The UK Gambling Commission (UKGC) has released more detail on its inquiry and licence suspension of BetIndex – the managing firm of the under administration Football Index –on Friday in response to public concerns.
According to the Commission, formal licence review hearings started on May 20, 2020, in response to complaints about the company.
Initial review proceedings
The UKGC employed a betting consultant experience, a Forensic Financial accountant, and a specialist external QC to investigate Football Index’s specific business model during the initial review proceedings, which concentrated on “issues in relation to the betting aspect of the product.”
The Commission states that BetIndex has been under investigation for the bulk of 2020 trading, but that in March, the company’s management was “advised of plans to self-suspend with a view to restructure and relaunch.”
Suspension of licence
In response to BetIndex’s notice, the Commission acted to revoke the company’s licence on March 11, 2021, in coordination with Jersey’s gaming regulator.
The commission statement read: “We know from experience that the suspension of a license can, of itself, trigger or hasten the financial decline of an operator and put customer funds at risk.
“We were satisfied that on 11 March suspension was the only regulatory option left available to us.”
The UKGC was made aware of Football Index operational problems over a year earlier, when investors had branded the football trading site as a “Ponzi scheme.”
MPs have expressed their dissatisfaction with the UKGC’s acceptance of Football Index’s betting licence despite the fact that the business advertised itself as a financial trading site, necessitating FCA approval.
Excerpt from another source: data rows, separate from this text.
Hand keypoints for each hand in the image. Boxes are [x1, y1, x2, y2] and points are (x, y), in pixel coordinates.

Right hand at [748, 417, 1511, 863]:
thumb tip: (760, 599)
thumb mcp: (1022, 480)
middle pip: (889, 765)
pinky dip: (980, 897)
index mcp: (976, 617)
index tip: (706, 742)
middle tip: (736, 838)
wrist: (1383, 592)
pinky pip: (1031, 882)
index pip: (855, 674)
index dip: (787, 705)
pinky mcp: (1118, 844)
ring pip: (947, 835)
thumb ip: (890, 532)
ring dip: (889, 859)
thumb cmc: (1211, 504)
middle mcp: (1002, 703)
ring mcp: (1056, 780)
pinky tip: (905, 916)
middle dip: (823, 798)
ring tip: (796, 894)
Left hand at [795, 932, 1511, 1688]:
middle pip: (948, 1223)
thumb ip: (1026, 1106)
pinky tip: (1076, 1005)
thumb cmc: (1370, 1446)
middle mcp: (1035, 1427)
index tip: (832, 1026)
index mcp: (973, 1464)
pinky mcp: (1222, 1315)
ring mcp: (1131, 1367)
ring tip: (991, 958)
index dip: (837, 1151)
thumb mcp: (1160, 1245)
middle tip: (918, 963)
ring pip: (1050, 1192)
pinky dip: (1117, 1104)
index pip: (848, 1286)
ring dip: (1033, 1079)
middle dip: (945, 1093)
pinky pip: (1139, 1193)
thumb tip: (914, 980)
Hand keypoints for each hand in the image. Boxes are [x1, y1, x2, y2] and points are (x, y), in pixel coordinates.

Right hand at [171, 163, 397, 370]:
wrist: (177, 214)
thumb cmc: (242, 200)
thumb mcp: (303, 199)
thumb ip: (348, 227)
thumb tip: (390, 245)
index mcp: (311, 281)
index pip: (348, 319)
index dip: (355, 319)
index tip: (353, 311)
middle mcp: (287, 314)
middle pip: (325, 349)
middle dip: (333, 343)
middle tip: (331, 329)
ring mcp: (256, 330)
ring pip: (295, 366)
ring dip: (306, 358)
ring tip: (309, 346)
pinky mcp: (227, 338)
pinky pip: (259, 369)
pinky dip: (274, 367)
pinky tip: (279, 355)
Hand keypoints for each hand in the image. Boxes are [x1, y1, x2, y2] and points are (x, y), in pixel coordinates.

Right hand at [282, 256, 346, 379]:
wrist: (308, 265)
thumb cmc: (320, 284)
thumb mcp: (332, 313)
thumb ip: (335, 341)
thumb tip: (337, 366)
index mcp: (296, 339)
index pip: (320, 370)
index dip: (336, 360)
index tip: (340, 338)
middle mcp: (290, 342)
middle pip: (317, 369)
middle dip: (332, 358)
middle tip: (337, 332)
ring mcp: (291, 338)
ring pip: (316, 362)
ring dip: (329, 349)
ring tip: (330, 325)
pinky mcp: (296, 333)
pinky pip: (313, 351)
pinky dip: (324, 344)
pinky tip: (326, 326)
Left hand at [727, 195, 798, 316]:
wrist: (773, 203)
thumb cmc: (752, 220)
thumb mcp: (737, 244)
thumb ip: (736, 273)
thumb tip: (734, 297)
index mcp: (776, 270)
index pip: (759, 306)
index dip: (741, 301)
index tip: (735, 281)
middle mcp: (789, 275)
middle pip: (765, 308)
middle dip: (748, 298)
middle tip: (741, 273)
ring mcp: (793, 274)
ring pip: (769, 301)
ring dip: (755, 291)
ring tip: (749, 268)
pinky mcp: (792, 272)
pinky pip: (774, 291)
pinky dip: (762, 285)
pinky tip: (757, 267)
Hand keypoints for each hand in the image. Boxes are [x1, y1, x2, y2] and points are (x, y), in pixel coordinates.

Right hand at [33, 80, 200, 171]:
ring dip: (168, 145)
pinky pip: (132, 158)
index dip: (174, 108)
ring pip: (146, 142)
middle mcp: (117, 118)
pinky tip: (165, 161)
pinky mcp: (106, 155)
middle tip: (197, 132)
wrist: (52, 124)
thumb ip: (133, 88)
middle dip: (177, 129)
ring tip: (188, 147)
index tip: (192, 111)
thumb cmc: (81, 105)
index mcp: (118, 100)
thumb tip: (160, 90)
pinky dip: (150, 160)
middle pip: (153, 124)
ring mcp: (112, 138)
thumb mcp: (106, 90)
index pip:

The UKGC released the following statement about BetIndex’s licencing history: “The product evolved to enable customers to buy and sell bets with prices fluctuating according to demand. We have identified that the product contains elements that are betting in nature, and therefore regulated by us as gambling, as well as elements are not considered gambling and therefore not subject to our regulatory remit.”
The Commission reported that BetIndex had a “Trust Account to hold dividends to be paid to winning customers’ in relation to its continuing administration.
The Commission has been told by Betindex solicitors that funds in the account will not be “distributed to any creditor other than customers” – where interest entitlements are actually being measured.
Court to decide BetIndex insolvency cases
The court’s course will govern the final result of the BetIndex insolvency cases, and the UKGC will have little effect on the court’s decisions.
Leigh Day Solicitors, a London law company, revealed that it had started a review of the UKGC’s Football Index policies, with the goal of defending clients who had been “failed by the Gambling Commission.”
The fallout from Football Index has been far-reaching, putting the government’s reform of the 2005 Gambling Act under much closer pressure, as anti-gambling activists advocate wholesale reforms to how the sector is legalised and regulated.
Following the scandalous crash of Football Index, the All-Party Parliamentary Group for Gambling Related Harm (GRH APPG) recommended that the department take charge of the UKGC duties in a letter to DCMS secretary Oliver Dowden.
Carolyn Hariss, chair of the AAPG, stated: “This can only be termed a scandal. It underlines the need for wholesale reform of the gambling industry and raises significant questions of the Gambling Commission, given they saw fit to licence this platform and failed to enact adequate oversight.”